PROVIDED MATERIAL:
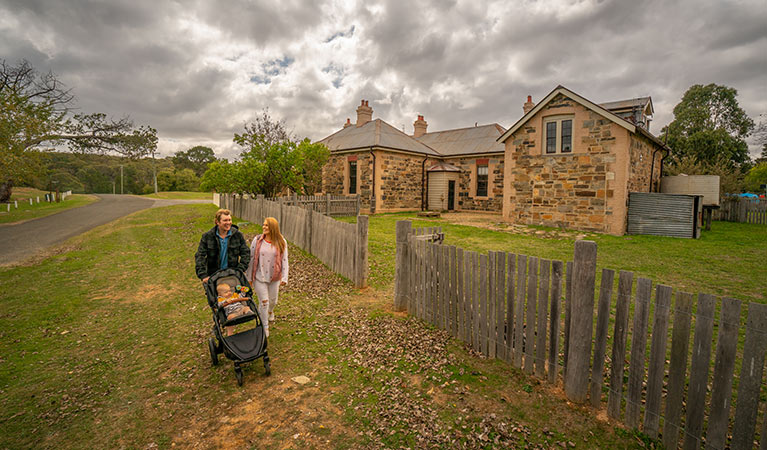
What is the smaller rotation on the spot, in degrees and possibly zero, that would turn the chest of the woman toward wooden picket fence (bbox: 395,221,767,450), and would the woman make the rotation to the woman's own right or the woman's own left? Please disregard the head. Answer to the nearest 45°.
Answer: approximately 45° to the woman's own left

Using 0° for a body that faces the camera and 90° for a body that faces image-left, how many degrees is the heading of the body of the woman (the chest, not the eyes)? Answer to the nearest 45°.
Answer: approximately 0°

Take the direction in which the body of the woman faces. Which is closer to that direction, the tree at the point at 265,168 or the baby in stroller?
the baby in stroller

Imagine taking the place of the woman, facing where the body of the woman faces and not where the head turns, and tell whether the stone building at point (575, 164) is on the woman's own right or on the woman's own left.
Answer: on the woman's own left

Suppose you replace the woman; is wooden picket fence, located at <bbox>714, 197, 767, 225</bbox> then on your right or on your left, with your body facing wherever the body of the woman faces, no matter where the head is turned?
on your left

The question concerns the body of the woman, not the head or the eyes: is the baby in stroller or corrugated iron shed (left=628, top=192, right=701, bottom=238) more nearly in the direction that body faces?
the baby in stroller

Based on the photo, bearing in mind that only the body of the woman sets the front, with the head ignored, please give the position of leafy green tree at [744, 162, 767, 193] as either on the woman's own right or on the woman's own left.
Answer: on the woman's own left
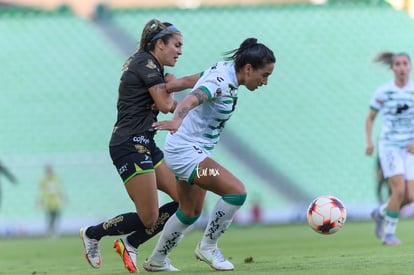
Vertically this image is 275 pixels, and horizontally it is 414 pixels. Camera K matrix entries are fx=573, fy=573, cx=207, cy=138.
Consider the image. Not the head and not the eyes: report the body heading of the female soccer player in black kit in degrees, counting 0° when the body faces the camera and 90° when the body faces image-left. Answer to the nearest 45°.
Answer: approximately 270°

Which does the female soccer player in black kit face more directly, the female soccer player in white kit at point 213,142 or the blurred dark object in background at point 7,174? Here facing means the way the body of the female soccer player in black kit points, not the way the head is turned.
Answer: the female soccer player in white kit

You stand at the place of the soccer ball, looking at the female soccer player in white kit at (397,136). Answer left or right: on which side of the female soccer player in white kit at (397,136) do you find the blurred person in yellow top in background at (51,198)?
left

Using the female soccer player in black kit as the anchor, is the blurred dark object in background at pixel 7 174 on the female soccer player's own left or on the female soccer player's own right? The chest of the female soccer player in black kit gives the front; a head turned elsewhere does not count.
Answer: on the female soccer player's own left

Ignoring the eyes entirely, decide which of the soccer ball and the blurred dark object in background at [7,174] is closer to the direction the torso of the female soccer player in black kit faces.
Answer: the soccer ball

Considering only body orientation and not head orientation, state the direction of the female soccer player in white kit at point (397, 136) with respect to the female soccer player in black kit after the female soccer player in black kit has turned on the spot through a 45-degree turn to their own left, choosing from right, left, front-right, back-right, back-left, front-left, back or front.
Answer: front

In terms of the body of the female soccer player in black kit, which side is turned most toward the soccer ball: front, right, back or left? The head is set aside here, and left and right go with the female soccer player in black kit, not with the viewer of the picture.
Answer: front

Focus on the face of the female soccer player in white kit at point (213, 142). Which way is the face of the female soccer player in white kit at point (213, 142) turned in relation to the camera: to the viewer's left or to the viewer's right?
to the viewer's right
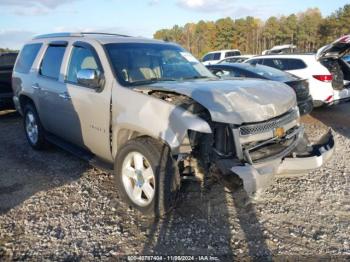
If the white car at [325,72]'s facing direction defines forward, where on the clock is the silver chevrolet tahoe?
The silver chevrolet tahoe is roughly at 8 o'clock from the white car.

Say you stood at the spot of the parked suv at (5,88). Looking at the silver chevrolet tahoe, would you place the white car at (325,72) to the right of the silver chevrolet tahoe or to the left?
left

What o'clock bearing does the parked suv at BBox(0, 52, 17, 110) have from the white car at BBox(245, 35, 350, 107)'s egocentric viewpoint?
The parked suv is roughly at 10 o'clock from the white car.

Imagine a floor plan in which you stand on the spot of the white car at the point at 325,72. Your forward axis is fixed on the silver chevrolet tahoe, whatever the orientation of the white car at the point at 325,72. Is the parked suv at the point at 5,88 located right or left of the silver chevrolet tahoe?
right

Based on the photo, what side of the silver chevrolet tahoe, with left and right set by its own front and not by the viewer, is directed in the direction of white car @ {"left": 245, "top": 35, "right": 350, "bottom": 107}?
left

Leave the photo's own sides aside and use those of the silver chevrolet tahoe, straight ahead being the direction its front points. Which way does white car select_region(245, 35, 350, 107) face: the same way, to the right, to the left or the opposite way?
the opposite way

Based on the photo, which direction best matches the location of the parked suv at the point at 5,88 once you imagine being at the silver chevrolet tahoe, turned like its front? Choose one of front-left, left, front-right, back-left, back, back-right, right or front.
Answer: back

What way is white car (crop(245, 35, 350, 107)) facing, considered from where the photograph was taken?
facing away from the viewer and to the left of the viewer
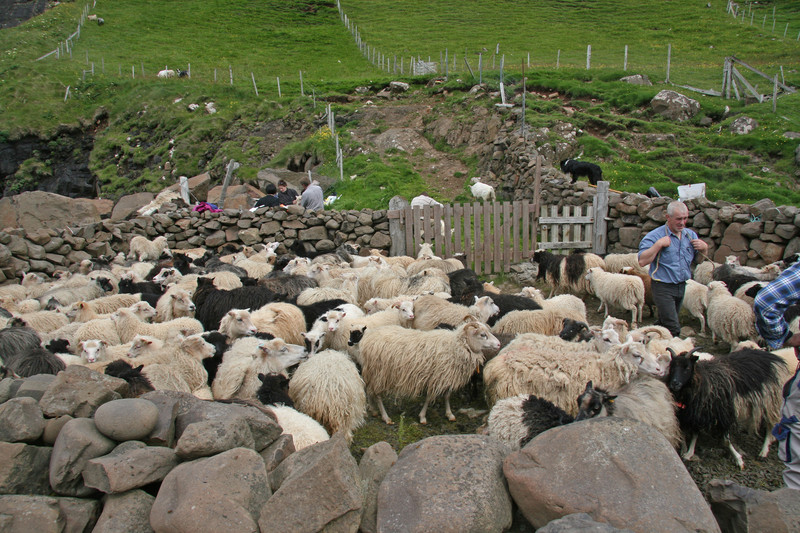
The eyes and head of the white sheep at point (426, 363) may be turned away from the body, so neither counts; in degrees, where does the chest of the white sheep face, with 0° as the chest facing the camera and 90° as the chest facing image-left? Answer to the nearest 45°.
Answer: approximately 270°

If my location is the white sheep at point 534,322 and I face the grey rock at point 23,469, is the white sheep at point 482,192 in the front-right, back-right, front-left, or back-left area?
back-right

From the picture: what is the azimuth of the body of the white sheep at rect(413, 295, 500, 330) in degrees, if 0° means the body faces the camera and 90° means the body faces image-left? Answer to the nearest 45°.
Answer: approximately 270°

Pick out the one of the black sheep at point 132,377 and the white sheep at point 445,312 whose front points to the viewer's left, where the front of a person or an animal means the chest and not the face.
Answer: the black sheep

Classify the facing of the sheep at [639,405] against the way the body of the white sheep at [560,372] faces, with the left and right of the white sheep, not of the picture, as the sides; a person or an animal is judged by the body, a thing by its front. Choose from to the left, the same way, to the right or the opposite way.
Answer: the opposite way

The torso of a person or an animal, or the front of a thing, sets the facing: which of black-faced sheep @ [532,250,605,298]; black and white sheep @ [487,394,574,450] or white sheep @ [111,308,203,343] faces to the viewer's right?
black and white sheep @ [487,394,574,450]

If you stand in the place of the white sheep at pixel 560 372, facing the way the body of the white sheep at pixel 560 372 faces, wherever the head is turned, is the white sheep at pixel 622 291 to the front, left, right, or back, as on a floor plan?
left

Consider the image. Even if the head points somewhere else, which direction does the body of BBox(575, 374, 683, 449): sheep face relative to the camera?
to the viewer's left

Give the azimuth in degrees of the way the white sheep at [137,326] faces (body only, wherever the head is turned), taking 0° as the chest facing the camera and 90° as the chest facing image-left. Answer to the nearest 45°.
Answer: approximately 90°

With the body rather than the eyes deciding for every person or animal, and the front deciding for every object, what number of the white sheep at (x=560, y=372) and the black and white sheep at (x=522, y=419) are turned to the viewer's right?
2

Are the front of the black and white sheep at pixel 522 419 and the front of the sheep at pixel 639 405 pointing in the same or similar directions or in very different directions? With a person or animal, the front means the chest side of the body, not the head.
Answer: very different directions

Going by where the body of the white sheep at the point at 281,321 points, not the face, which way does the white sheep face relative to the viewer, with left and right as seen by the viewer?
facing to the left of the viewer

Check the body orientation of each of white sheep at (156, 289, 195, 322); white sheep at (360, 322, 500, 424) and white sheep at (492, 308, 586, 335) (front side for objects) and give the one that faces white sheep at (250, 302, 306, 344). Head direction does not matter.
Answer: white sheep at (156, 289, 195, 322)

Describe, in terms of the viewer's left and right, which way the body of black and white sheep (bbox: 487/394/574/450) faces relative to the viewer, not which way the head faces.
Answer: facing to the right of the viewer

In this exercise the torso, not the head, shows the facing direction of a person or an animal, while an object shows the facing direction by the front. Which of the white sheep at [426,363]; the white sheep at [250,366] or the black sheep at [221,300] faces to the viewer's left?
the black sheep
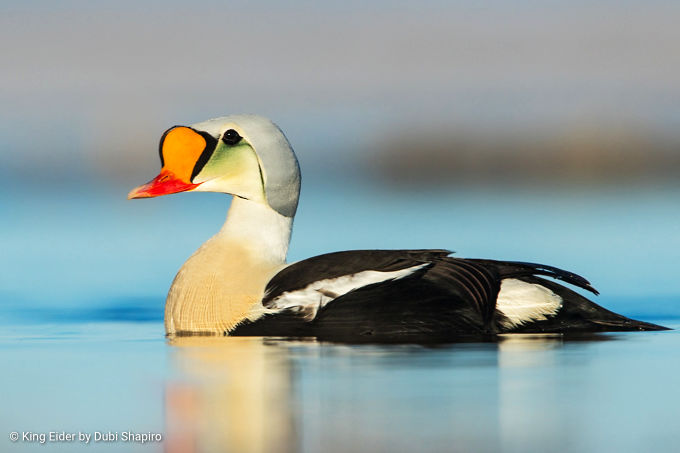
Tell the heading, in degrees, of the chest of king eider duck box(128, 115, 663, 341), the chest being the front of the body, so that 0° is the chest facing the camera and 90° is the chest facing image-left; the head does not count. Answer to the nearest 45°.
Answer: approximately 90°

WHAT YOU WILL DO: Reproduce the entire listing above word for word, leaving out the pictures.

REPLY:
What is the smaller rotation on the spot, in degrees and possibly zero, that would turn the chest of the woman toward wooden picket fence (bbox: 395,221,767,450), and would the woman make the rotation to the woman's own right or the woman's own left? Please disregard the head. Answer to the nearest 45°.
Answer: approximately 45° to the woman's own left

Using 0° for a body that faces the camera and 90° for a body that faces image-left, how many degrees is the heading of the body of the woman (the chest, not the eyes)? Answer to the nearest 45°.
Answer: approximately 0°

Take the direction in which the body of the woman faces. Which is closer to that direction, the tree at the point at 265,168 or the baby in stroller?
the baby in stroller

Imagine taking the place of the woman, facing where the body of the woman faces and not where the head turns, and tell whether the stone building at point (575, 164) is on the woman's own right or on the woman's own left.
Answer: on the woman's own left

Suppose you replace the woman; is wooden picket fence, located at <bbox>714, 197, 767, 225</bbox> then on your right or on your left, with your body facing wherever the body of the woman faces, no matter where the head is turned?
on your left

The question concerns the body of the woman, not the head or the eyes: is the baby in stroller or corrugated iron shed (left=628, top=192, right=701, bottom=238) more nearly in the direction that body faces?
the baby in stroller

Based on the photo, bearing in mind that only the body of the woman sets the front, with the head ignored, please give the position of leafy green tree at [744, 162, 767, 193] as either on the woman's own right or on the woman's own left.
Answer: on the woman's own left
Vertically this image is 275 pixels, and horizontally it is 414 pixels. Camera K matrix entries are fx=573, fy=573, cx=207, cy=138.
Consider the image. Not the head and not the eyes: report the body heading of the female soccer player in black kit in degrees, counting 0° when the body faces the camera and 90° when the body faces image-left. Answer to the nearest 45°.
Answer: approximately 270°

Which does the female soccer player in black kit face more directly, the female soccer player in white kit at point 213,142 or the blurred dark object in background at point 7,174? Here facing means the way the body of the female soccer player in black kit points, not the way the head is turned.
Answer: the female soccer player in white kit

You stand at the place of the soccer ball, looking at the female soccer player in white kit at (397,136). Answer left or right: on which side of the female soccer player in white kit at (397,136) do you find the blurred person in yellow top in background at (51,198)?
left

Using the female soccer player in black kit as the anchor, is the blurred dark object in background at pixel 7 174 on the female soccer player's own left or on the female soccer player's own right? The chest of the female soccer player in black kit gives the front; a head turned elsewhere does not count.
Answer: on the female soccer player's own left

Ignoring the eyes entirely, decide which of the soccer ball and the blurred dark object in background at [7,174] is closer to the direction the torso of the female soccer player in black kit faces.
Answer: the soccer ball

Considering only body orientation and not head orientation, state the direction of the female soccer player in white kit at point (397, 136) with respect to the female soccer player in black kit after the female soccer player in black kit has turned on the spot through a 45-degree turn to their own left, choosing from right, left, front-right, back-right, back-left, front-left, back or front.
Answer: front

In terms of the body of the female soccer player in black kit, which side is turned most toward the soccer ball: front, right, back or left? The head is set aside here, and left and right go with the female soccer player in black kit, not with the viewer of the picture.
Answer: front

Focus on the face of the female soccer player in white kit at point (213, 142). Which way is the face of the female soccer player in white kit at point (213, 142) turned in relation to the camera: to the viewer's left or to the viewer's right?
to the viewer's right
If the white car at [325,72]'s facing direction defines forward, where on the clock is the silver chevrolet tahoe?
The silver chevrolet tahoe is roughly at 8 o'clock from the white car.

Say you stood at the spot of the parked suv at (5,88). Looking at the silver chevrolet tahoe, would you place the white car at (325,72) to the right of the silver chevrolet tahoe or to the left?
left

What o'clock bearing does the parked suv at BBox(0, 52, 17, 110) have from the white car at BBox(245, 35, 350, 107)'s egocentric viewpoint?
The parked suv is roughly at 10 o'clock from the white car.

Imagine a floor plan in which you stand on the spot of the white car at the point at 325,72. Your forward axis is fixed on the silver chevrolet tahoe, whatever the orientation of the white car at the point at 325,72. Is the parked suv at the point at 5,88 located right or left of the silver chevrolet tahoe?
right

Based on the photo, what side of the silver chevrolet tahoe, with left and right set by its own front and not by the viewer, is directed in the direction of white car @ {"left": 245, "top": 35, "right": 350, "bottom": 107}?
left

Leave the photo's own sides aside and use those of the silver chevrolet tahoe, straight ahead being the direction its front points. Which way does white car select_region(245, 35, 350, 107) face: the same way, to the right, to the left or the opposite way?
the opposite way

Based on the photo, which direction best matches the location of the parked suv at the point at 5,88 once you imagine being at the silver chevrolet tahoe, turned like its front? Choose one of front-left, left, front-right, back-left, back, back-right, right or front.
Answer: back

What way is white car (crop(245, 35, 350, 107)) facing, considered from where the photograph was taken?
facing away from the viewer and to the left of the viewer
The eyes and head of the white sheep at point (426, 363) may be turned away from the body, so neither counts; in degrees, where does the chest of the white sheep face, with 0° as the chest facing the camera and 90° as the chest facing image-left? Answer to the nearest 45°.
Answer: approximately 270°

If my location is the white sheep at point 534,322 and I face the grey rock at point 23,469, is the white sheep at point 482,192 in the front-right, back-right, front-left, or back-left area?
back-right

From the picture: what is the azimuth of the body of the white sheep at rect(413, 295, 500, 330) in degrees, if 0° means the body faces the camera and 90° means the body faces image-left? Answer to the nearest 45°.
Answer: approximately 270°

Pick out the one of the black sheep at point 132,377 and the white sheep at point 445,312 whose front points to the viewer's left, where the front of a person or an animal means the chest and not the face.
Answer: the black sheep

Classify the facing of the sheep at [639,405] against the way the body of the white sheep at [560,372] faces, with the left and right of the white sheep, not of the picture, as the sides; a person or an animal is judged by the body, a thing by its front. Choose from to the left, the same way, to the right or the opposite way.
Answer: the opposite way

The torso of a person or an animal, or the front of a thing, sets the facing: which of black-faced sheep @ [532,250,605,298]; black and white sheep @ [487,394,574,450] or white sheep @ [111,308,203,343] faces to the viewer's right?
black and white sheep @ [487,394,574,450]

If you stand in the place of the white sheep at pixel 560 372, facing the way the body of the white sheep at pixel 560 372 faces, wherever the head is turned, is the white sheep at pixel 622 291 to the front, left, right, or back, as on a floor plan?
left

Consider the image. Even if the head points somewhere else, which direction does the body of BBox(575, 374, 683, 449): sheep face relative to the camera?
to the viewer's left

Give the azimuth in degrees of the way the white sheep at [137,326] faces (body only, wherever the head is turned), taking 0° as the chest facing the camera and 90° as the chest facing image-left. Answer to the nearest 45°.
Answer: approximately 90°

With the body rather than the eyes deciding for every person or animal, and the front deciding for every object, what number of the white sheep at (x=560, y=372) and the black and white sheep at (x=522, y=419) are turned to the viewer's right?
2

Are the front of the black and white sheep at pixel 522 419 and the front of the sheep at pixel 639 405 pointing in the same or similar directions or in very different directions? With a person or animal, the front means the chest side of the body, not the head.
Answer: very different directions

Going by where the body of the white sheep at the point at 281,321 points, not the face, which way does the white sheep face relative to the viewer, with left and right as seen by the viewer?
facing to the left of the viewer

Check the body orientation of each of white sheep at (156, 289, 195, 322); white sheep at (360, 322, 500, 424) and white sheep at (492, 308, 586, 335) (front side for objects) and give the one that faces white sheep at (250, 302, 306, 344). Head direction does not matter.
Answer: white sheep at (156, 289, 195, 322)

Describe, in terms of the viewer's left and right, which way the body of black and white sheep (bbox: 487/394/574/450) faces relative to the viewer, not which way the head faces.
Answer: facing to the right of the viewer

In this exercise the torso, not the head, shows the facing direction of a person or an animal, while an object shows the facing direction by the front. Which of the white sheep at [426,363]; the white sheep at [250,366] or the black sheep at [221,300] faces to the viewer's left?
the black sheep
Tell the heading, in degrees, of the chest of king eider duck box(128, 115, 663, 341), the chest being the front of the body, so that 0° is the chest facing the camera and 90° is the chest facing image-left; the head does not count. Answer to the nearest 45°.
Answer: approximately 90°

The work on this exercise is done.